> _Data segment_
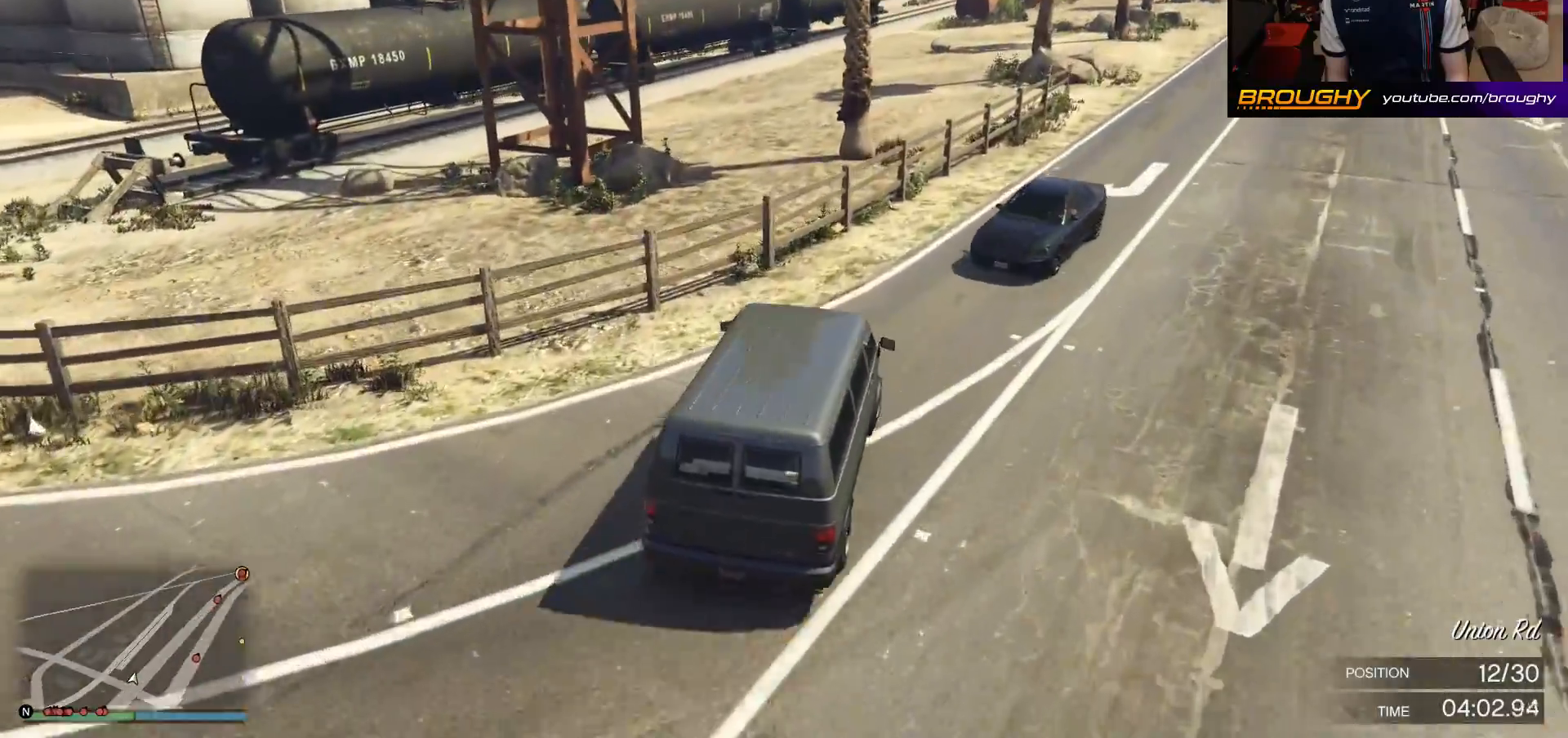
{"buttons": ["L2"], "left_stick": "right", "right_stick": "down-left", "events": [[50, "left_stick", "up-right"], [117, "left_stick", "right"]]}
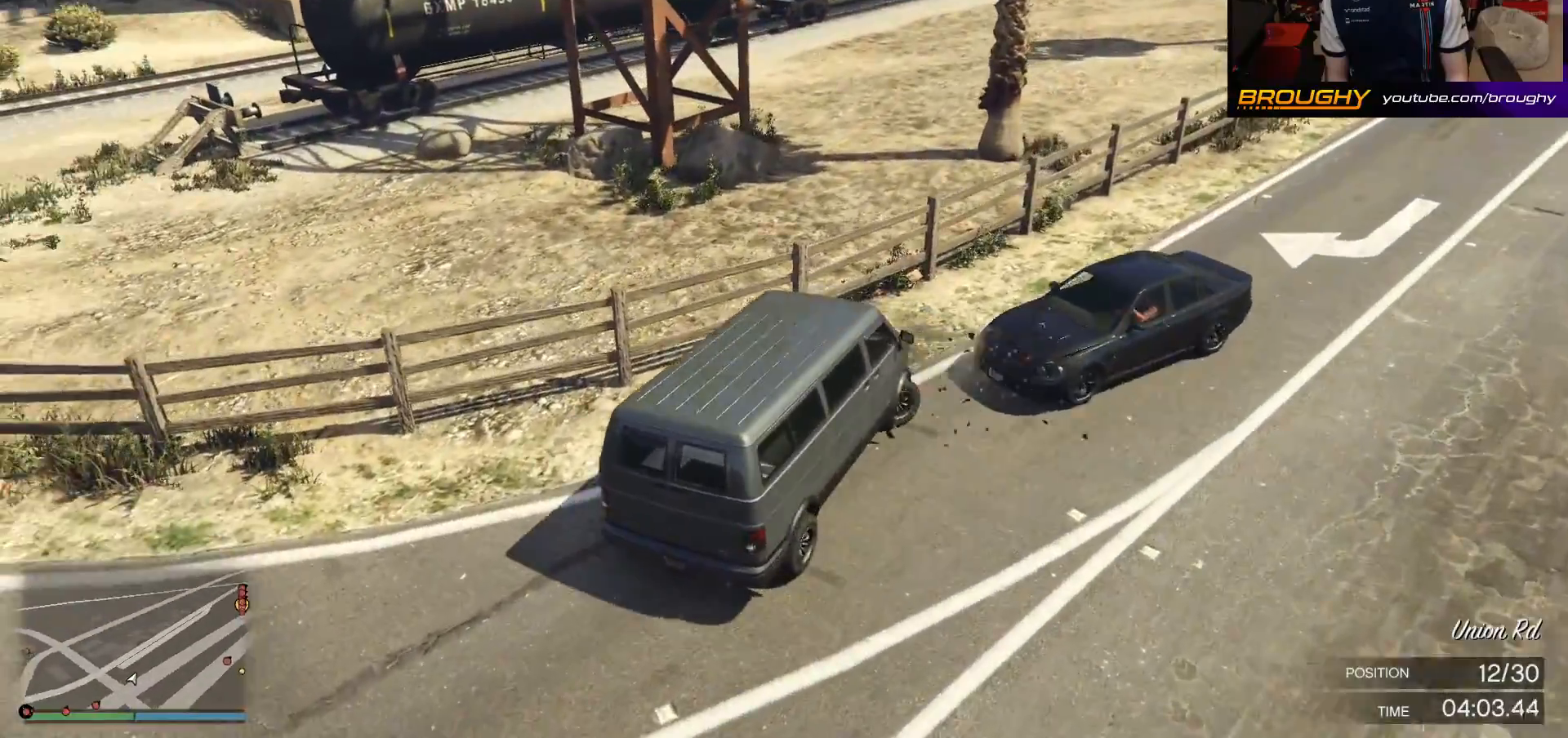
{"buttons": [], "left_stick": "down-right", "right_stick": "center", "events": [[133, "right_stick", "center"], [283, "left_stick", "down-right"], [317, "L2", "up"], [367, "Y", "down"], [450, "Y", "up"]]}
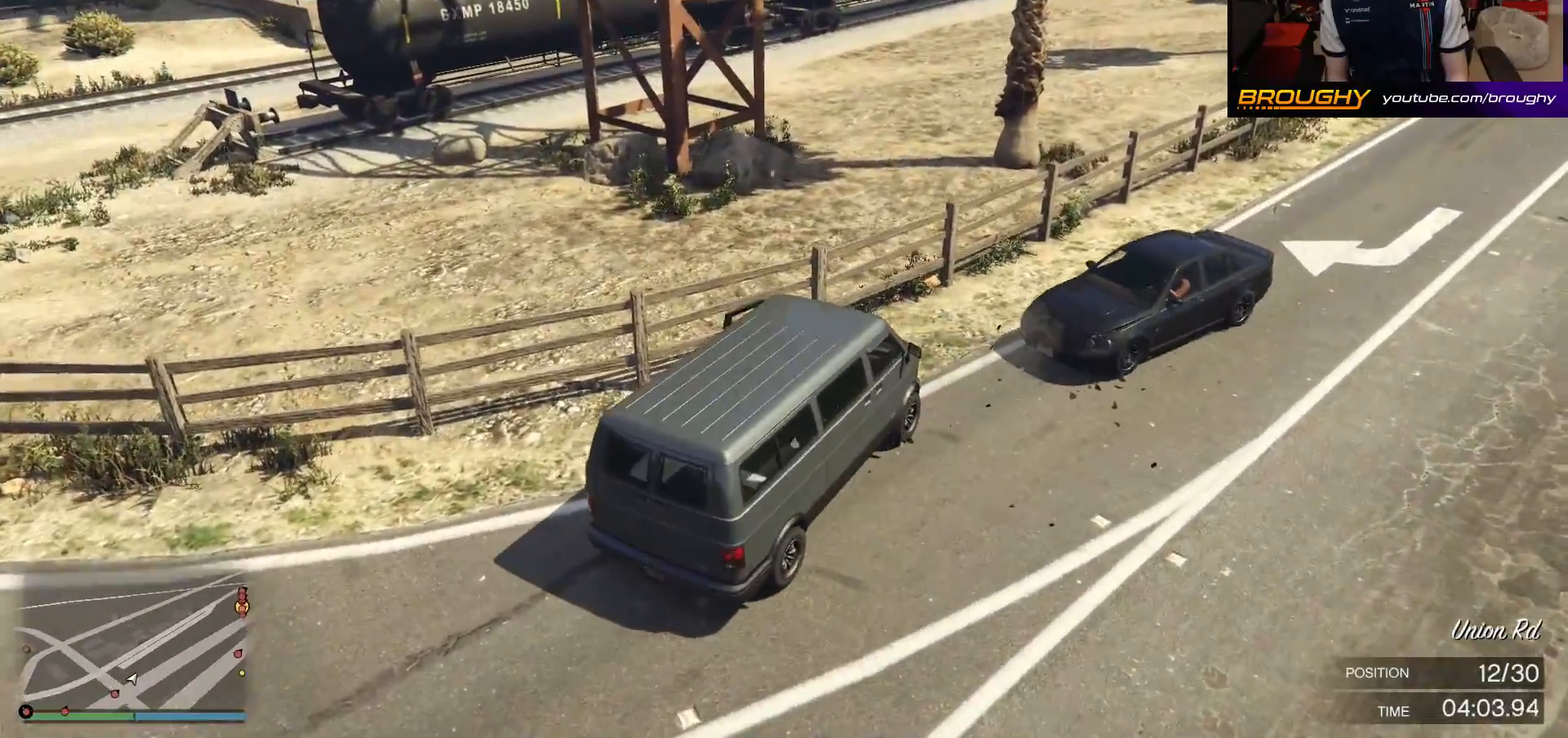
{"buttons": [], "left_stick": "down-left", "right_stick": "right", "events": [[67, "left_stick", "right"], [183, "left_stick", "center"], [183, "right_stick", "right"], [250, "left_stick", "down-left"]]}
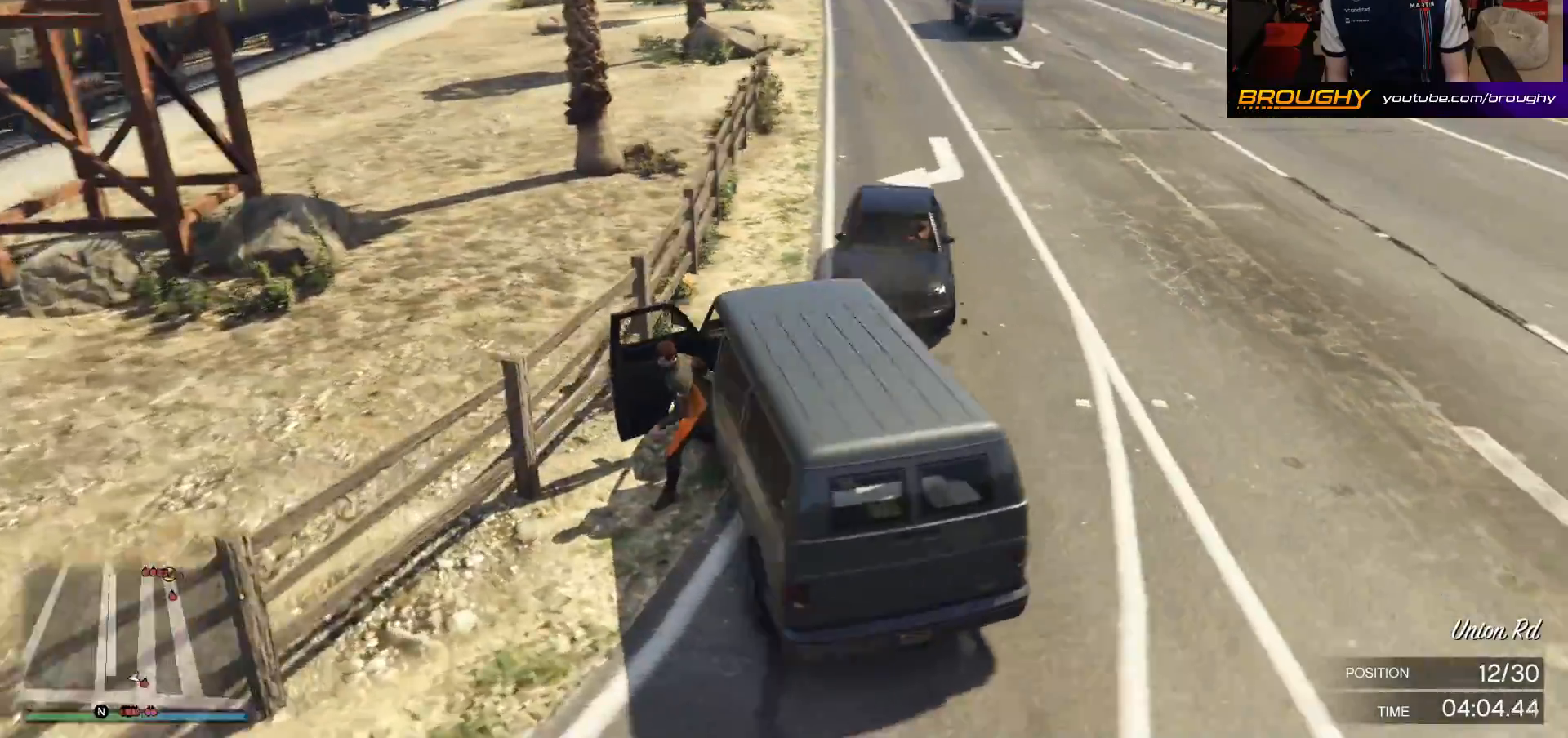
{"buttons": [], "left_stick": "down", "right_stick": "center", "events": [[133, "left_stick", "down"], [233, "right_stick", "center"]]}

> _Task to complete_
Would you reproduce each line of the material exactly, omitting the images?

> _Task response_
{"buttons": ["L2"], "left_stick": "right", "right_stick": "down-left", "events": [[50, "left_stick", "up-right"], [117, "left_stick", "right"]]}
{"buttons": [], "left_stick": "down-right", "right_stick": "center", "events": [[133, "right_stick", "center"], [283, "left_stick", "down-right"], [317, "L2", "up"], [367, "Y", "down"], [450, "Y", "up"]]}
{"buttons": [], "left_stick": "down-left", "right_stick": "right", "events": [[67, "left_stick", "right"], [183, "left_stick", "center"], [183, "right_stick", "right"], [250, "left_stick", "down-left"]]}
{"buttons": [], "left_stick": "down", "right_stick": "center", "events": [[133, "left_stick", "down"], [233, "right_stick", "center"]]}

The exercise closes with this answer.